- TRECHO DO TEXTO:
┏━━

Nascido na cidade mineira de Cataguases, Ronaldo Cagiano viveu quase três décadas e Brasília, onde teve intensa atuação nos meios literários, alcançando repercussão nacional com sua obra, por diversas vezes premiada. No início dos anos 2000, mudou-se para São Paulo. Poeta, ficcionista e crítico literário, é dotado de aguda visão crítica das mazelas sociais de nosso país, aliada ao raro destemor em apontar com firmeza os responsáveis pelo empobrecimento cultural que hoje vivemos. Seu livro mais recente é O Sol nas feridas e tem inédito o romance Diolindas, escrito em parceria com a escritora Eltânia André, sua esposa.
Ter nascido e vivido até o início da fase adulta em Cataguases, terra
de importantes figuras de nossas letras, contribuiu de algum modo para que se
tornasse escritor? Que figuras de Cataguases exerceram influência que considera
decisivas em sua formação como escritor?

┗━━

- EXTRATO DE DADOS:
┏━━

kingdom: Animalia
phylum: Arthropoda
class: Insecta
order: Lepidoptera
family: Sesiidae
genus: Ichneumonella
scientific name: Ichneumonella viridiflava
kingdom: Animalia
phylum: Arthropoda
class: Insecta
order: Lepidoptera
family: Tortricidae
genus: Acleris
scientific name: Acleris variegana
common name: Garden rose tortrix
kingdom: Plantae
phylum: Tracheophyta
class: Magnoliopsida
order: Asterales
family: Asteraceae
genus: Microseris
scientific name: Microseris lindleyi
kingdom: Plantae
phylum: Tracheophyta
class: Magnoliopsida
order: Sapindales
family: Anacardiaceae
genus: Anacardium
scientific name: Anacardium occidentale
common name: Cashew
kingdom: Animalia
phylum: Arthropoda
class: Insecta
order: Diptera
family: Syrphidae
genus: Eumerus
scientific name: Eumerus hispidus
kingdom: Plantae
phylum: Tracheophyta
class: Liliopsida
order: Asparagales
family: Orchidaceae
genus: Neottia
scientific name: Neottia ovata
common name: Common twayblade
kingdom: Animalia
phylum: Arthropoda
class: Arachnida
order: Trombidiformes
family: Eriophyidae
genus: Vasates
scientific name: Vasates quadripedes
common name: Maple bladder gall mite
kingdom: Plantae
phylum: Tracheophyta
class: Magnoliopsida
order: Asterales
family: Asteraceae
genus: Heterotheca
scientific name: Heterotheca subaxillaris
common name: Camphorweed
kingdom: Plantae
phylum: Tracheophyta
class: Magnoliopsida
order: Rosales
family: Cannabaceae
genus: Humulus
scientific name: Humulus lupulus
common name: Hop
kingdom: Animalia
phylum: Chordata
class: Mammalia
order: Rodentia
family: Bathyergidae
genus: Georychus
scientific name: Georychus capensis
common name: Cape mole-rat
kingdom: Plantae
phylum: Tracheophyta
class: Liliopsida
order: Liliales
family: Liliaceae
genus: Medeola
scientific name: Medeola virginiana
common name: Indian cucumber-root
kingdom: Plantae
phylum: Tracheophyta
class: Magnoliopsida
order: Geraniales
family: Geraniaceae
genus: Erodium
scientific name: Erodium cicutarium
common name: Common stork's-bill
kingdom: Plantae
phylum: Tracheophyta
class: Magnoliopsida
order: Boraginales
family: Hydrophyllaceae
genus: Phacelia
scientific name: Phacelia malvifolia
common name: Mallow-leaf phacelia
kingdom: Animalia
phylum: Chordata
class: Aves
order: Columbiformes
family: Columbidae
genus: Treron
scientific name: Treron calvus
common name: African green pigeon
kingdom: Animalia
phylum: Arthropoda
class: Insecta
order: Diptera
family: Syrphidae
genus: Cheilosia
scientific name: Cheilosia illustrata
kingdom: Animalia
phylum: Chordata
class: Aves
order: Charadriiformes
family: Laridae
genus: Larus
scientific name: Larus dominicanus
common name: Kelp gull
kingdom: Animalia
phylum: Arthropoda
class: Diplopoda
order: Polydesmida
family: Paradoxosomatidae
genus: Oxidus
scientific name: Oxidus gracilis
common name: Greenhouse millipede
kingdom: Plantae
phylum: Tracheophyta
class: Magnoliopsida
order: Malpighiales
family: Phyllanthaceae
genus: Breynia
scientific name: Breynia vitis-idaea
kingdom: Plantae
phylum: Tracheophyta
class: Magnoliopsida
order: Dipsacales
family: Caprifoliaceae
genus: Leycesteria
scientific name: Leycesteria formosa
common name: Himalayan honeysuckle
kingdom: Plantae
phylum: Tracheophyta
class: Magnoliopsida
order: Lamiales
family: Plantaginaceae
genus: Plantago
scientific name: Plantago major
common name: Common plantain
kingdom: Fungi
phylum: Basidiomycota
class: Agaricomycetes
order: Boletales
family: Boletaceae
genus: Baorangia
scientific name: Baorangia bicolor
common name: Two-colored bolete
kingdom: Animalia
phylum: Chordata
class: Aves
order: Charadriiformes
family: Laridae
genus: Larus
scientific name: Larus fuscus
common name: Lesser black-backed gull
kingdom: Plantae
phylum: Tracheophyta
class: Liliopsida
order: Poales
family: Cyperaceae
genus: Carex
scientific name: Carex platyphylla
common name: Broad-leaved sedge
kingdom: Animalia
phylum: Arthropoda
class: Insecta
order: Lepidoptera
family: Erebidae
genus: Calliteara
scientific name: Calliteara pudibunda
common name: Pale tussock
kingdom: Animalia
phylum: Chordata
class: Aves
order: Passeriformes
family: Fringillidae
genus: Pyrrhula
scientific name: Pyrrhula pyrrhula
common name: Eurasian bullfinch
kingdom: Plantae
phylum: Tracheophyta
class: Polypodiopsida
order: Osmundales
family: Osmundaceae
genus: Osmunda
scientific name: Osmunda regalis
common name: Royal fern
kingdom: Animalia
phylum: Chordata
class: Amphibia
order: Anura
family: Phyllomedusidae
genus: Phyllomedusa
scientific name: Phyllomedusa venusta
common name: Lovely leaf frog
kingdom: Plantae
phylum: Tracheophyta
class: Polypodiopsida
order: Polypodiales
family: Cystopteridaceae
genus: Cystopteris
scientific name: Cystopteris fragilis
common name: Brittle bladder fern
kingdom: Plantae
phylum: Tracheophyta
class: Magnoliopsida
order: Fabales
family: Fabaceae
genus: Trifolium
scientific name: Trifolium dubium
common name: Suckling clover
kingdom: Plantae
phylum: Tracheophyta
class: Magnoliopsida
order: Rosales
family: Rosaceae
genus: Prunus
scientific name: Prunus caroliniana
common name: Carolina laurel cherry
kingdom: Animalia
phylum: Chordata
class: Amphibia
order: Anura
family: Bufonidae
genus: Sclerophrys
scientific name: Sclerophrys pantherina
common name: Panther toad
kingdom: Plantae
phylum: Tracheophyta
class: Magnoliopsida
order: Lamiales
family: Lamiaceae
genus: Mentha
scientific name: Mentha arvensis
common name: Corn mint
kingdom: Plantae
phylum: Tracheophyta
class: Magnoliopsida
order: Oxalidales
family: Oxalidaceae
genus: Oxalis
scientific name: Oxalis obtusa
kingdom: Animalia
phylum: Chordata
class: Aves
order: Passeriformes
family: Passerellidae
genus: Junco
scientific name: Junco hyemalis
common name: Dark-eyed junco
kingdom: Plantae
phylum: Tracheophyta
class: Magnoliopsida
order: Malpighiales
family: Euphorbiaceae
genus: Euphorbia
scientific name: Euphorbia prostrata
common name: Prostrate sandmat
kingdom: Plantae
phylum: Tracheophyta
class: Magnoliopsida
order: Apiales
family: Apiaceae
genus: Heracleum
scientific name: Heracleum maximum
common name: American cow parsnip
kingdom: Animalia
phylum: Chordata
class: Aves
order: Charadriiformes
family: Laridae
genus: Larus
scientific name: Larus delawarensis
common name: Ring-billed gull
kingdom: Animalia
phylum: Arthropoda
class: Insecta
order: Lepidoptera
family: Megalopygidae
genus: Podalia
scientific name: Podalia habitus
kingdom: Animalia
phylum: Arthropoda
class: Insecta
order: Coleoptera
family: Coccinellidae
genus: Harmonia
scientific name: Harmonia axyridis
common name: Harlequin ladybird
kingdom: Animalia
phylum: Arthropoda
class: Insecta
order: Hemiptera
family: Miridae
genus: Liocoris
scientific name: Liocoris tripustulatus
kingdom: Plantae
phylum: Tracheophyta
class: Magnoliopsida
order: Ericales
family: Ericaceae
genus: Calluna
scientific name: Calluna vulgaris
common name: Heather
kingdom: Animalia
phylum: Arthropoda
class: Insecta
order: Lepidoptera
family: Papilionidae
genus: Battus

┗━━

- REQUISITOS:
1 > Por favor, transcreva sem alterações a parte do trecho sobre Ronaldo Cagiano que começa nas palavras "Nascido na cidade" e termina depois de "André, sua esposa.".
2 > Responda com base no trecho sobre Ronaldo Cagiano:
(a) Em que cidade mineira ele nasceu?
(b) Para qual cidade ele se mudou no início dos anos 2000?
(c) Com quem ele escreveu o romance inédito Diolindas?
Baseie-se somente no trecho do texto, sem usar as linhas.

- RESPOSTAS POR TAREFA:
1 >
Nascido na cidade mineira de Cataguases, Ronaldo Cagiano viveu quase três décadas e Brasília, onde teve intensa atuação nos meios literários, alcançando repercussão nacional com sua obra, por diversas vezes premiada. No início dos anos 2000, mudou-se para São Paulo. Poeta, ficcionista e crítico literário, é dotado de aguda visão crítica das mazelas sociais de nosso país, aliada ao raro destemor em apontar com firmeza os responsáveis pelo empobrecimento cultural que hoje vivemos. Seu livro mais recente é O Sol nas feridas e tem inédito o romance Diolindas, escrito em parceria com a escritora Eltânia André, sua esposa.

2 >
(a) Cataguases.
(b) São Paulo.
(c) Com a escritora Eltânia André, sua esposa.